* **WORK TASK**
Scan the records for lines with the word "Tumor", and copy every such line.

(Saved entries)
[Start of Attachment]

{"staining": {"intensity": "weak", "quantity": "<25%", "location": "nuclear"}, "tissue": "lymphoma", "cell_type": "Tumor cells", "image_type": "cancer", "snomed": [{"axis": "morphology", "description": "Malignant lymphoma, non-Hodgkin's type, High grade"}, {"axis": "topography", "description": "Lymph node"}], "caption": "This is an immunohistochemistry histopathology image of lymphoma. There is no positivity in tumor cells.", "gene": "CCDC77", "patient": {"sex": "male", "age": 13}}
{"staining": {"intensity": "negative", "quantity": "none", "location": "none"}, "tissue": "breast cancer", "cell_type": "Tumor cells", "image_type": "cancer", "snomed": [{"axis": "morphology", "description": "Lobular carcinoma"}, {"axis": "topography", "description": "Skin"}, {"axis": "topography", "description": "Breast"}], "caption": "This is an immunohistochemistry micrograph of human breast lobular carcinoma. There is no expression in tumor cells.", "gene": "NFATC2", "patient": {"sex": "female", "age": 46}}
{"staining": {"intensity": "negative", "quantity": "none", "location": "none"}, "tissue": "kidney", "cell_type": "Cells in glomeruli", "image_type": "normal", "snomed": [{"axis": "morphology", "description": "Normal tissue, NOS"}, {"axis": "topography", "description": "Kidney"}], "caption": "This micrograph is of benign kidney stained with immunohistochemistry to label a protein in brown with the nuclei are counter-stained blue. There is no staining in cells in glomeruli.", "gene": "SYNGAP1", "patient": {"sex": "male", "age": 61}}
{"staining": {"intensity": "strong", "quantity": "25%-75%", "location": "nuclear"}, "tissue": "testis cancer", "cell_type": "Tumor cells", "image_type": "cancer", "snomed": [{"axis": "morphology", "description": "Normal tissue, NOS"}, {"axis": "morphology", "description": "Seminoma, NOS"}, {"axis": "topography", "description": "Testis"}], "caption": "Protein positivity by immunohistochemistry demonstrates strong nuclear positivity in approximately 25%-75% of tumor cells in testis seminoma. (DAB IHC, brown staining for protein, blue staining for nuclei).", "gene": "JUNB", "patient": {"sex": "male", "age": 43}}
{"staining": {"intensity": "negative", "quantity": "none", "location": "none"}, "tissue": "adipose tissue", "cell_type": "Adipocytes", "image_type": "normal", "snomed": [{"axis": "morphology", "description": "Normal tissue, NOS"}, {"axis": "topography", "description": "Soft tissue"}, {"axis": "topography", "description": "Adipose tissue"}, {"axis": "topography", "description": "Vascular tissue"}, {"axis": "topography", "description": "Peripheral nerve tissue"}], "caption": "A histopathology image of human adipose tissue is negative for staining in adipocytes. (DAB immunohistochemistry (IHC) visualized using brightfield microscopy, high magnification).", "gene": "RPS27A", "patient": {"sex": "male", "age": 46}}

[End of Attachment]

* **ANSWER BOX**
{"staining": {"intensity": "weak", "quantity": "<25%", "location": "nuclear"}, "tissue": "lymphoma", "cell_type": "Tumor cells", "image_type": "cancer", "snomed": [{"axis": "morphology", "description": "Malignant lymphoma, non-Hodgkin's type, High grade"}, {"axis": "topography", "description": "Lymph node"}], "caption": "This is an immunohistochemistry histopathology image of lymphoma. There is no positivity in tumor cells.", "gene": "CCDC77", "patient": {"sex": "male", "age": 13}}
{"staining": {"intensity": "negative", "quantity": "none", "location": "none"}, "tissue": "breast cancer", "cell_type": "Tumor cells", "image_type": "cancer", "snomed": [{"axis": "morphology", "description": "Lobular carcinoma"}, {"axis": "topography", "description": "Skin"}, {"axis": "topography", "description": "Breast"}], "caption": "This is an immunohistochemistry micrograph of human breast lobular carcinoma. There is no expression in tumor cells.", "gene": "NFATC2", "patient": {"sex": "female", "age": 46}}
{"staining": {"intensity": "strong", "quantity": "25%-75%", "location": "nuclear"}, "tissue": "testis cancer", "cell_type": "Tumor cells", "image_type": "cancer", "snomed": [{"axis": "morphology", "description": "Normal tissue, NOS"}, {"axis": "morphology", "description": "Seminoma, NOS"}, {"axis": "topography", "description": "Testis"}], "caption": "Protein positivity by immunohistochemistry demonstrates strong nuclear positivity in approximately 25%-75% of tumor cells in testis seminoma. (DAB IHC, brown staining for protein, blue staining for nuclei).", "gene": "JUNB", "patient": {"sex": "male", "age": 43}}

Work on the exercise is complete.